----- STORED DATA -----

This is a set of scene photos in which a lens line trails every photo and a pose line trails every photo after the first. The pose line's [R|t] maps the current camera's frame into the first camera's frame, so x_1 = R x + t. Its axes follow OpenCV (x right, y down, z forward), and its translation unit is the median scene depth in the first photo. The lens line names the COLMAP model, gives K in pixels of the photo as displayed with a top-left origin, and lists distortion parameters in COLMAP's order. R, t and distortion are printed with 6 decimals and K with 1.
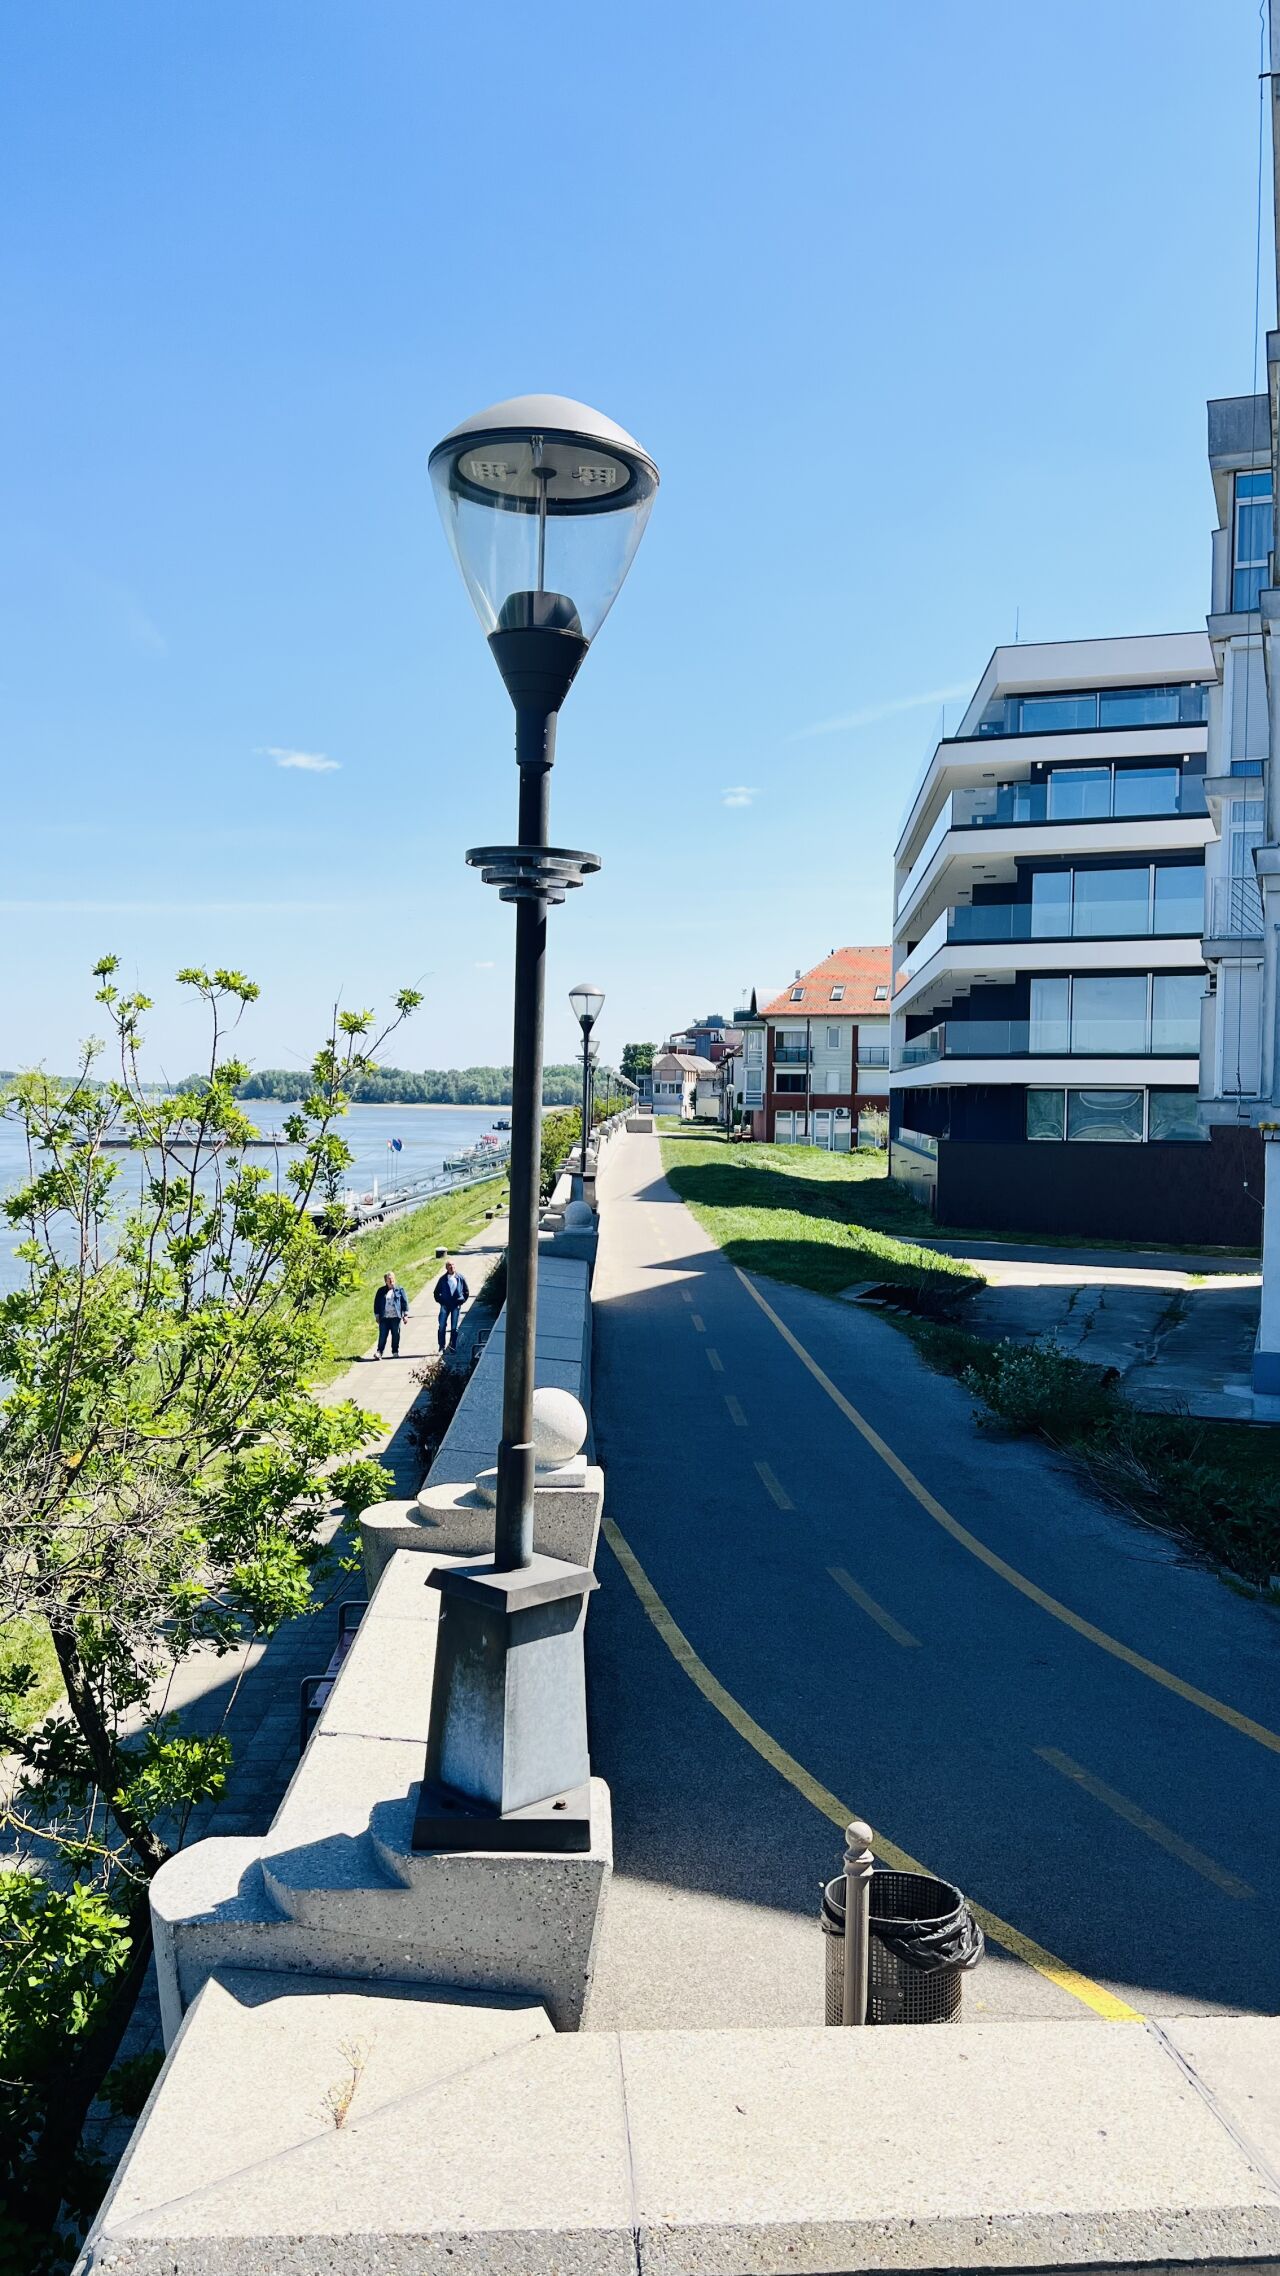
lens RADIAL K [[1720.0, 0, 646.4], [0, 1720.0, 1143.6], [0, 0, 1]] dist [0.197600, -0.704373]
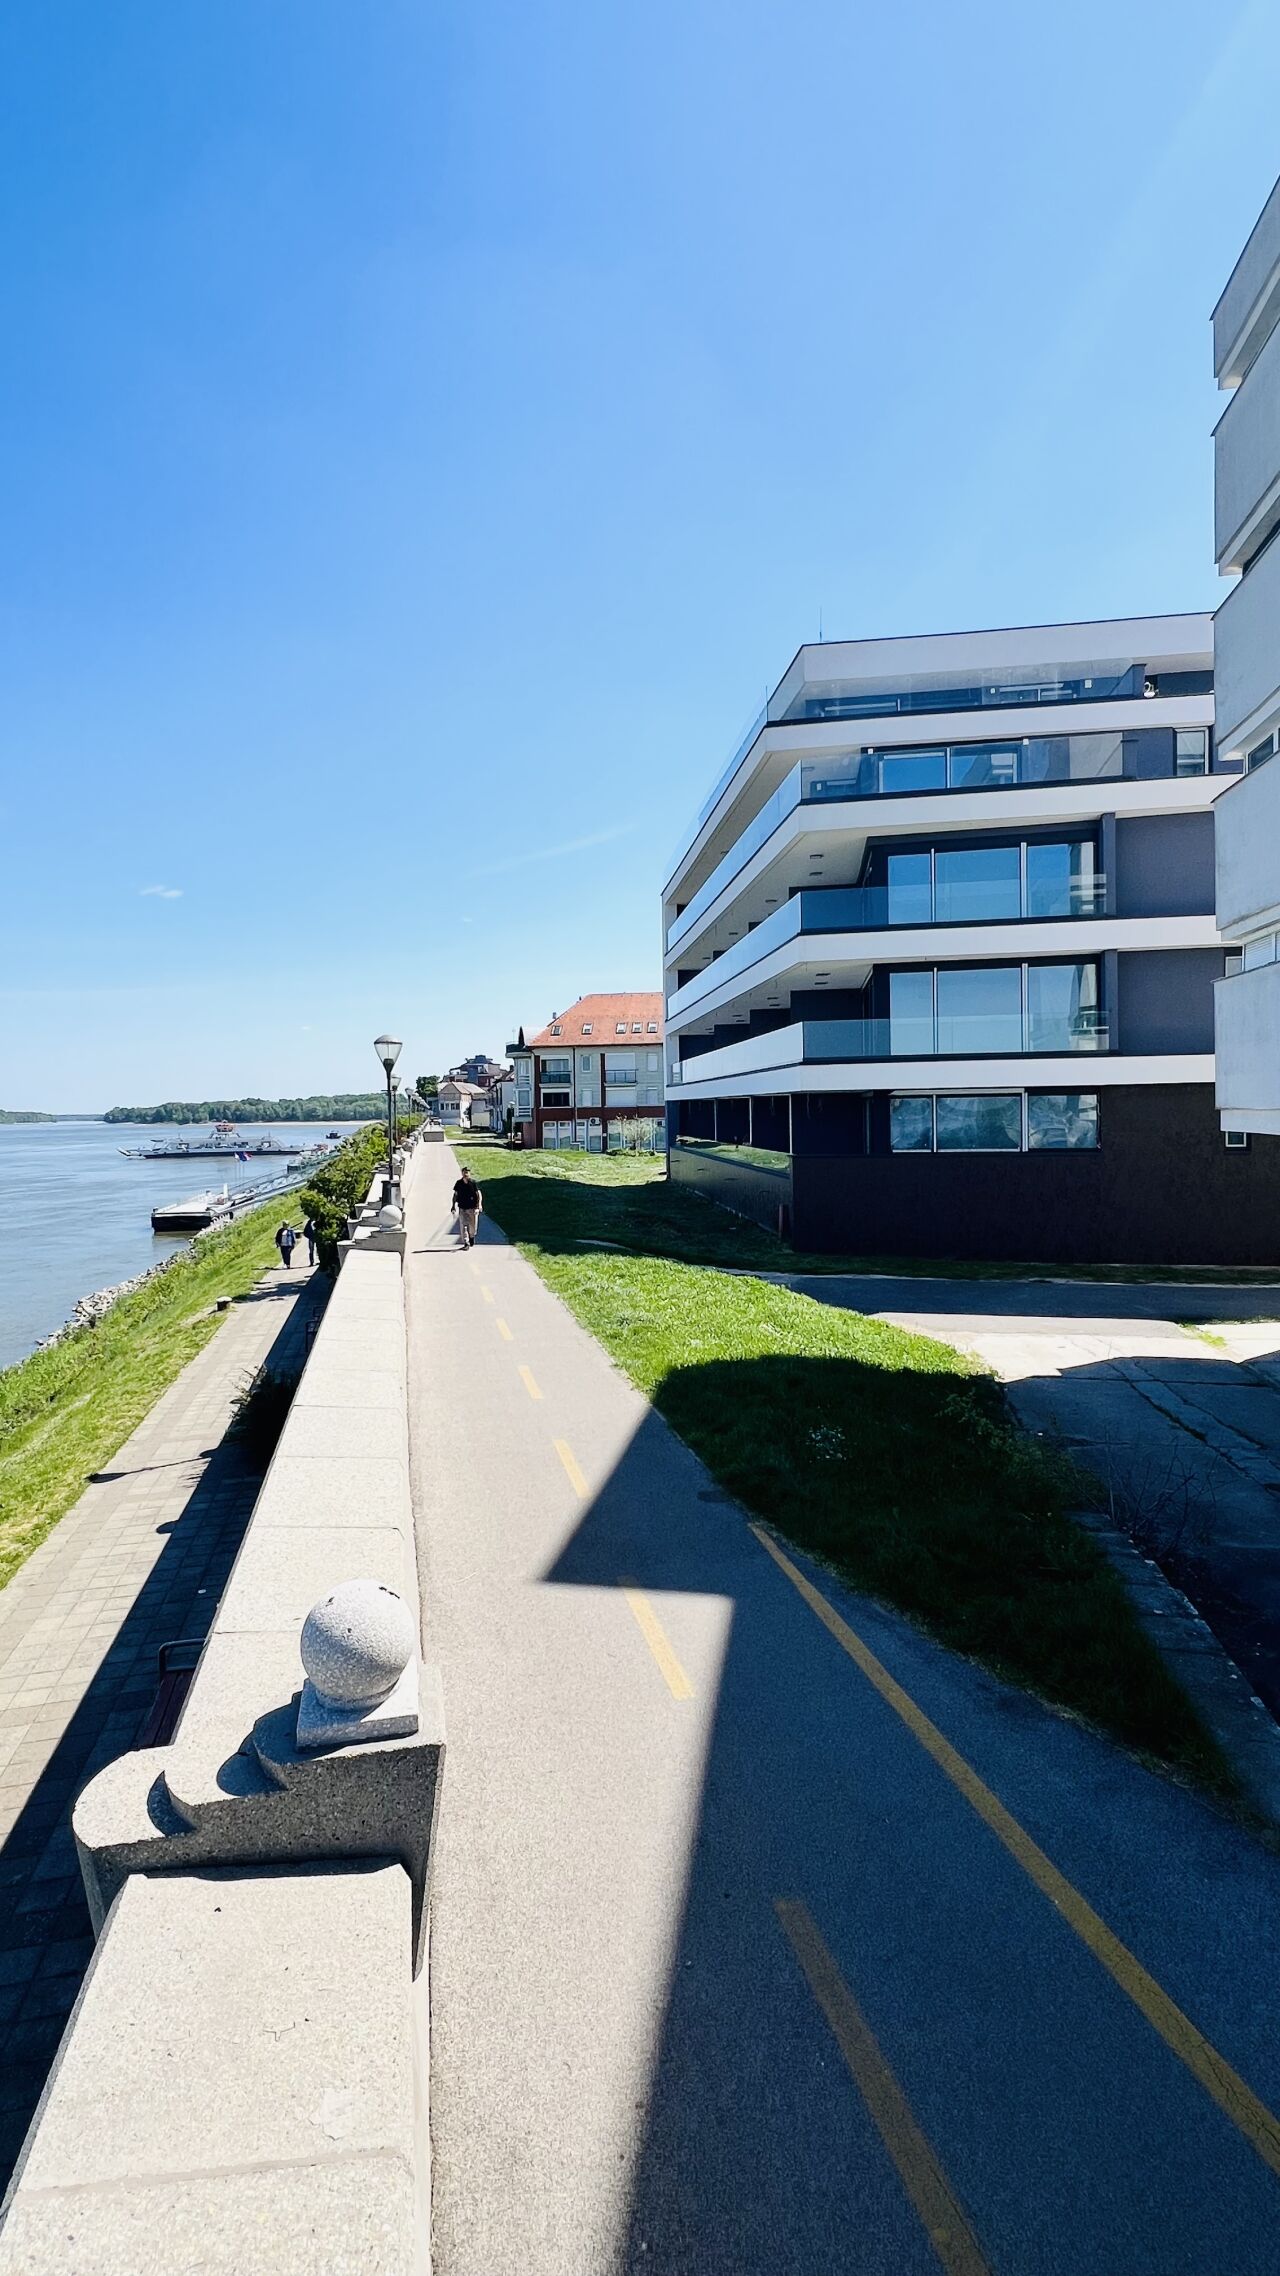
lens RADIAL K [[1106.8, 0, 643.5], [0, 1106.8, 1143.6], [0, 0, 1]] dist [0.003702, 0.000173]
pose [[0.981648, -0.036881, 0.187099, -0.013381], [0.036103, 0.999319, 0.007568, -0.014737], [-0.187251, -0.000675, 0.982312, 0.432965]]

-----

YOUR TASK
The lines above should be transcribed exactly, with every image removed.

REPLY TO THE TASK
This is a set of scene photos in which a lens line trails every photo and a pose line trails every photo after the first. The pose line's [R|t] maps the current camera's frame into the first camera's frame, so x_1 = R x + t. Its axes follow OpenCV (x right, y down, z forward), and its translation unit is the median scene depth in the first photo. The lens line names the COLMAP model, gives K in pixels of the photo as displayed with a top-left origin, and lists distortion parameters in COLMAP's order. R, t and distortion are printed with 6 decimals and K with 1.
lens RADIAL K [[1720.0, 0, 646.4], [0, 1720.0, 1143.6], [0, 0, 1]] dist [0.197600, -0.704373]
lens RADIAL K [[1106.8, 0, 643.5], [0, 1106.8, 1143.6], [0, 0, 1]] dist [0.003702, 0.000173]
pose [[0.981648, -0.036881, 0.187099, -0.013381], [0.036103, 0.999319, 0.007568, -0.014737], [-0.187251, -0.000675, 0.982312, 0.432965]]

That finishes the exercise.